Pria bertubuh tinggi kurus itu mulai berkuliah kembali. Kawan-kawan menerimanya dengan hangat. Setiap mata kuliah dia ikuti dengan penuh keiklasan. Saat jam kuliah berakhir, ia selalu berusaha meluangkan waktunya untuk saling berdiskusi bersama teman-teman tentang keadaan mereka masing-masing. Dia sosok penghibur, selalu bersemangat dan sangat percaya diri, begitulah teman-temannya menjelaskan tentang diri satria.

Satria memiliki beragam hobi, namun yang terus melekat adalah mengarang dan menulis puisi. Banyak puisi-puisinya dipersembahkan untuk kawan-kawan tercinta. Sampai akhirnya mereka menganjurkan agar satria mengirim puisi-puisinya itu kesebuah redaksi koran dan majalah lokal di aceh. Ia pun menerima usulan kawan-kawannya dengan baik, dan mulai giat berlatih hingga menghasilkan karya beberapa karya.

Ia juga hampir setiap minggunya mengirim hasil karya puisi yang ia karang sendiri ke redaksi koran-koran lokal. Namun sayang puluhan karya yang telah ia kirim, hanya pernah terbit sekali. Itu juga mengalami kesalahan redaksi yang menggabungkan karyanya dengan karya orang lain. Teman-teman yang menyadari hal itu senantiasa memberi dukungan moral untuk satria, agar tidak pernah lelah berkarya. Mereka percaya dan selalu meyakini satria bahwa suatu saat nanti karyanya akan di cari orang.

Satria pun meng-aminin perkatakaan kawan-kawannya itu.
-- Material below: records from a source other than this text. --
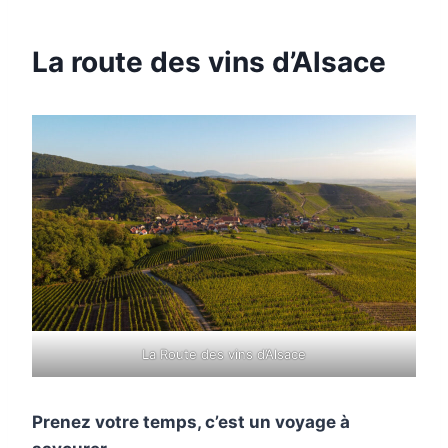
La route des vins d’Alsace
La Route des vins d’Alsace
Prenez votre temps, c’est un voyage à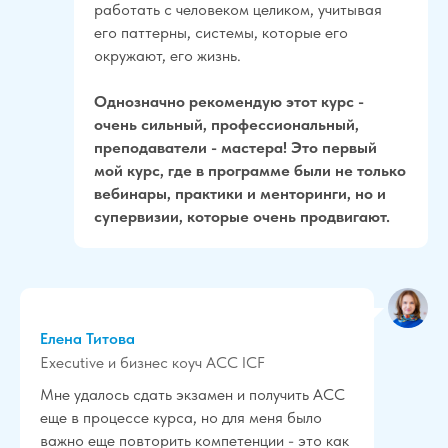
работать с человеком целиком, учитывая
его паттерны, системы, которые его
окружают, его жизнь.
Однозначно рекомендую этот курс -
очень сильный, профессиональный,
преподаватели - мастера! Это первый
мой курс, где в программе были не только
вебинары, практики и менторинги, но и
супервизии, которые очень продвигают.
Елена Титова
Executive и бизнес коуч ACC ICF
Мне удалось сдать экзамен и получить ACC
еще в процессе курса, но для меня было
важно еще повторить компетенции - это как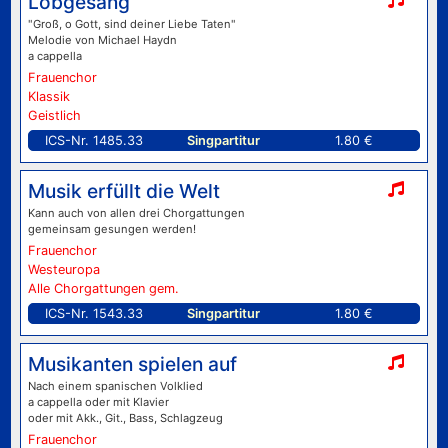
Lobgesang
"Groß, o Gott, sind deiner Liebe Taten"
Melodie von Michael Haydn
a cappella
Frauenchor
Klassik
Geistlich
ICS-Nr. 1485.33
Singpartitur
1.80 €
Musik erfüllt die Welt
Kann auch von allen drei Chorgattungen
gemeinsam gesungen werden!
Frauenchor
Westeuropa
Alle Chorgattungen gem.
ICS-Nr. 1543.33
Singpartitur
1.80 €
Musikanten spielen auf
Nach einem spanischen Volklied
a cappella oder mit Klavier
oder mit Akk., Git., Bass, Schlagzeug
Frauenchor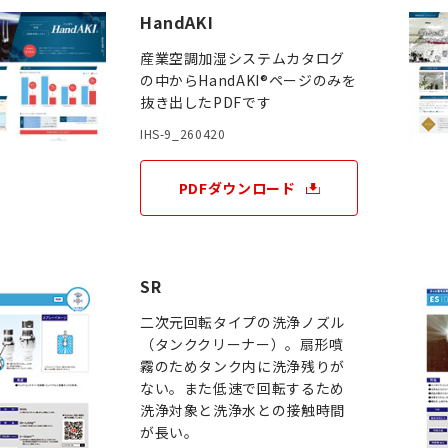
HandAKI
産業空調加湿システムカタログ
の中からHandAKI®ページのみを
抜き出したPDFです
IHS-9_260420
PDFダウンロード
SR
二次元回転タイプの洗浄ノズル
（タンククリーナー）。扇形噴
霧のためタンク内に洗浄残りが
ない。また低速で回転するため
洗浄対象と洗浄水との接触時間
が長い。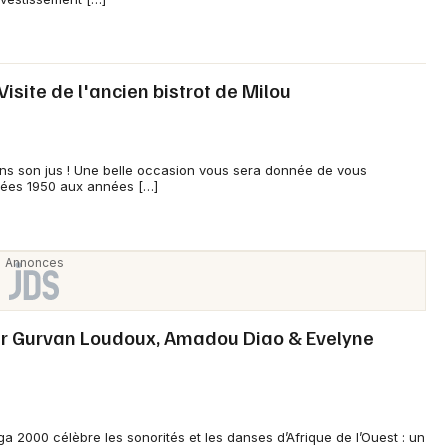
29 - Finistère
Mon email
Visite de l'ancien bistrot de Milou
Je m'abonne
ans son jus ! Une belle occasion vous sera donnée de vous
nées 1950 aux années […]
r Gurvan Loudoux, Amadou Diao & Evelyne
a 2000 célèbre les sonorités et les danses d’Afrique de l’Ouest : un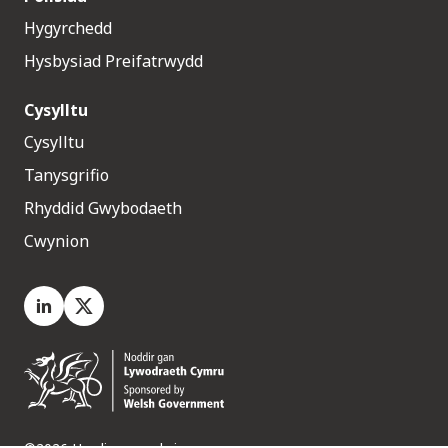
Hygyrchedd
Hysbysiad Preifatrwydd
Cysylltu
Cysylltu
Tanysgrifio
Rhyddid Gwybodaeth
Cwynion
LinkedIn
X.com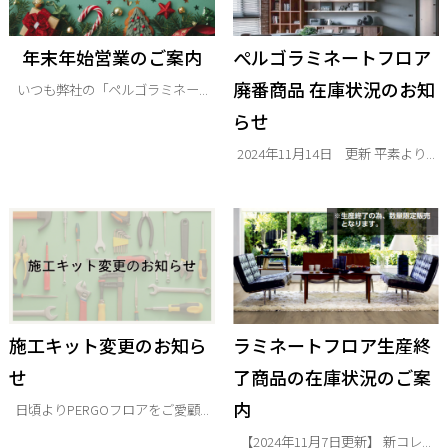
年末年始営業のご案内
ぺルゴラミネートフロア
廃番商品 在庫状況のお知
いつも弊社の「ペルゴラミネー...
らせ
2024年11月14日 更新 平素より...
施工キット変更のお知ら
ラミネートフロア生産終
せ
了商品の在庫状況のご案
内
日頃よりPERGOフロアをご愛顧...
【2024年11月7日更新】 新コレ...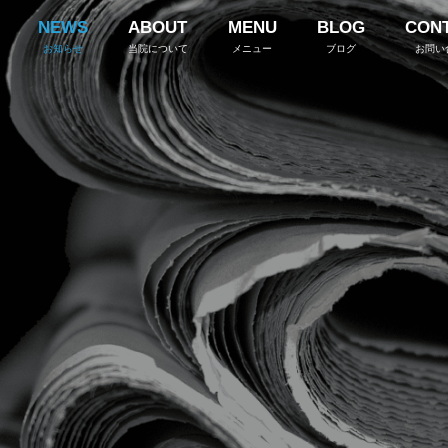
NEWS
ABOUT
MENU
BLOG
CON
お知らせ
当院について
メニュー
ブログ
お問い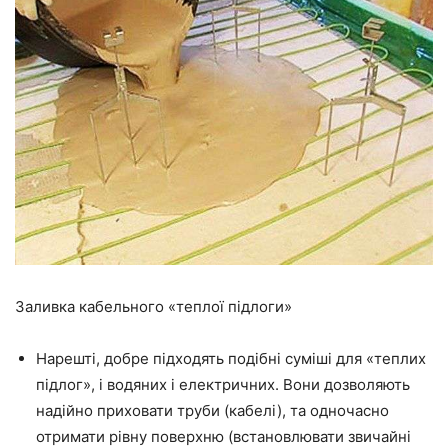
Заливка кабельного «теплої підлоги»
Нарешті, добре підходять подібні суміші для «
теплих
підлог», і водяних і електричних. Вони дозволяють
надійно
приховати труби (кабелі), та одночасно
отримати рівну поверхню (встановлювати звичайні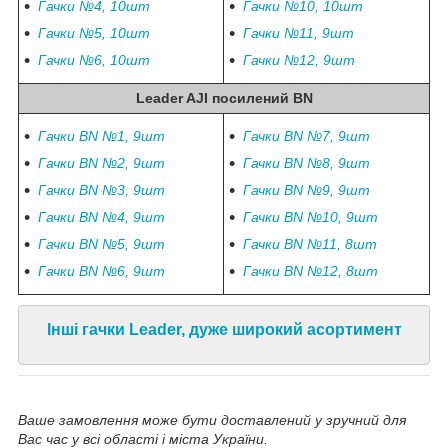
Гачки №4, 10шт
Гачки №10, 10шт
Гачки №5, 10шт
Гачки №11, 9шт
Гачки №6, 10шт
Гачки №12, 9шт
Leader AJI посилений BN
Гачки BN №1, 9шт
Гачки BN №7, 9шт
Гачки BN №2, 9шт
Гачки BN №8, 9шт
Гачки BN №3, 9шт
Гачки BN №9, 9шт
Гачки BN №4, 9шт
Гачки BN №10, 9шт
Гачки BN №5, 9шт
Гачки BN №11, 8шт
Гачки BN №6, 9шт
Гачки BN №12, 8шт
Інші гачки Leader, дуже широкий асортимент
Ваше замовлення може бути доставлений у зручний для
Вас час у всі області і міста України.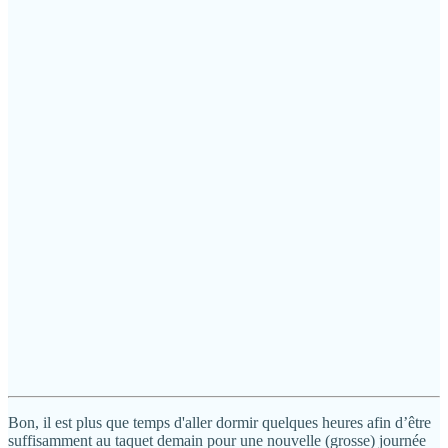
Bon, il est plus que temps d'aller dormir quelques heures afin d’être
suffisamment au taquet demain pour une nouvelle (grosse) journée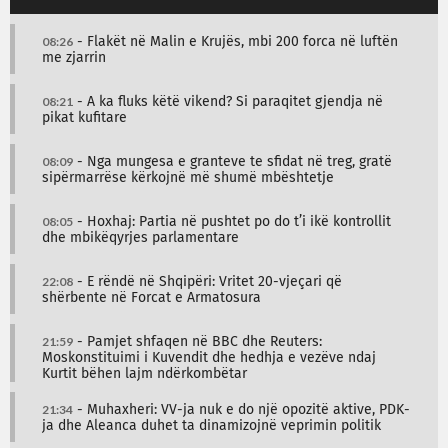
08:26
- Flakët në Malin e Krujës, mbi 200 forca në luftën
me zjarrin
08:21
- A ka fluks këtë vikend? Si paraqitet gjendja në
pikat kufitare
08:09
- Nga mungesa e granteve te sfidat në treg, gratë
sipërmarrëse kërkojnë më shumë mbështetje
08:05
- Hoxhaj: Partia në pushtet po do t’i ikë kontrollit
dhe mbikëqyrjes parlamentare
22:08
- E rëndë në Shqipëri: Vritet 20-vjeçari që
shërbente në Forcat e Armatosura
21:59
- Pamjet shfaqen në BBC dhe Reuters:
Moskonstituimi i Kuvendit dhe hedhja e vezëve ndaj
Kurtit bëhen lajm ndërkombëtar
21:34
- Muhaxheri: VV-ja nuk e do një opozitë aktive, PDK-
ja dhe Aleanca duhet ta dinamizojnë veprimin politik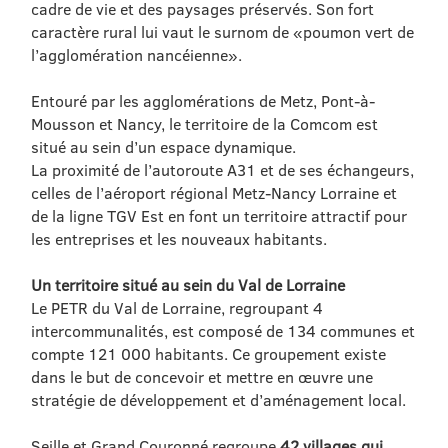
cadre de vie et des paysages préservés. Son fort
caractère rural lui vaut le surnom de «poumon vert de
l’agglomération nancéienne».
Entouré par les agglomérations de Metz, Pont-à-
Mousson et Nancy, le territoire de la Comcom est
situé au sein d’un espace dynamique.
La proximité de l’autoroute A31 et de ses échangeurs,
celles de l’aéroport régional Metz-Nancy Lorraine et
de la ligne TGV Est en font un territoire attractif pour
les entreprises et les nouveaux habitants.
Un territoire situé au sein du Val de Lorraine
Le PETR du Val de Lorraine, regroupant 4
intercommunalités, est composé de 134 communes et
compte 121 000 habitants. Ce groupement existe
dans le but de concevoir et mettre en œuvre une
stratégie de développement et d’aménagement local.
Seille et Grand Couronné regroupe
42 villages qui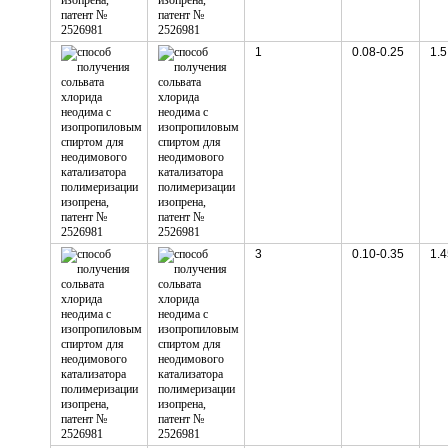
1
0.08-0.25
1.5
3
0.10-0.35
1.4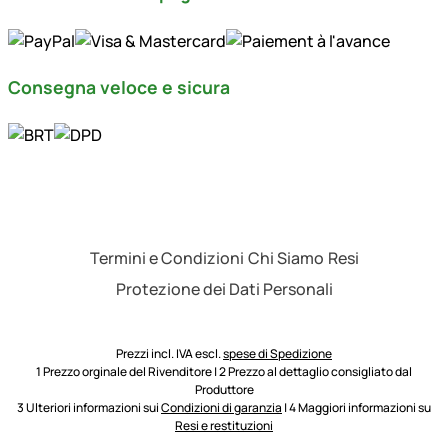
Consegna veloce e sicura
Termini e Condizioni
Chi Siamo
Resi
Protezione dei Dati Personali
Prezzi incl. IVA escl.
spese di Spedizione
1 Prezzo orginale del Rivenditore | 2 Prezzo al dettaglio consigliato dal
Produttore
3 Ulteriori informazioni sui
Condizioni di garanzia
| 4 Maggiori informazioni su
Resi e restituzioni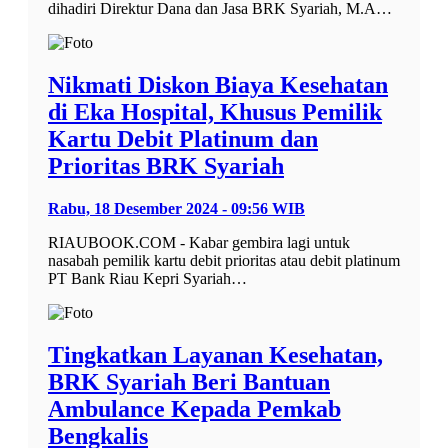
dihadiri Direktur Dana dan Jasa BRK Syariah, M.A…
Nikmati Diskon Biaya Kesehatan
di Eka Hospital, Khusus Pemilik
Kartu Debit Platinum dan
Prioritas BRK Syariah
Rabu, 18 Desember 2024 - 09:56 WIB
RIAUBOOK.COM - Kabar gembira lagi untuk
nasabah pemilik kartu debit prioritas atau debit platinum
PT Bank Riau Kepri Syariah…
Tingkatkan Layanan Kesehatan,
BRK Syariah Beri Bantuan
Ambulance Kepada Pemkab
Bengkalis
Walau mungkin ia hanya menganggapnya sekedar lelucon. Ia juga sudah bertekad dalam hati untuk terus berusaha dan mengasah kemampuannya. Seperti halnya membandingkan karyanya dengan karya orang lain yang sering terbit. Satria mencoba untuk tidak pernah berputus asa, walau kadangkala puisinya yang ia anggap bagus, namun tidak urung terbit.

Hidupnya telah terorganisir dengan motto yang ia tanamkan sejak pertama masuk kuliah.
“The Best Life Is Never Complain. If Other Can, Why I Can’t”  begitu kira-kira bunyinya. Dan sejak itu juga, ia terus menjalani hidup dengan keadaan yang terus ia syukuri. Mencoba tetap tegar dan tidak mengeluh , walau seberat apapun batu masalah yang ia pikul. Dia tidak banyak bercerita tentang dirinya pada manusia. Satria hanya berkeluh kesah dan bercerita panjang lebar kepada tuhan semata wayangnya Allah Azzawajalla disetiap sujudnya. Dia seperti namanya, Satria.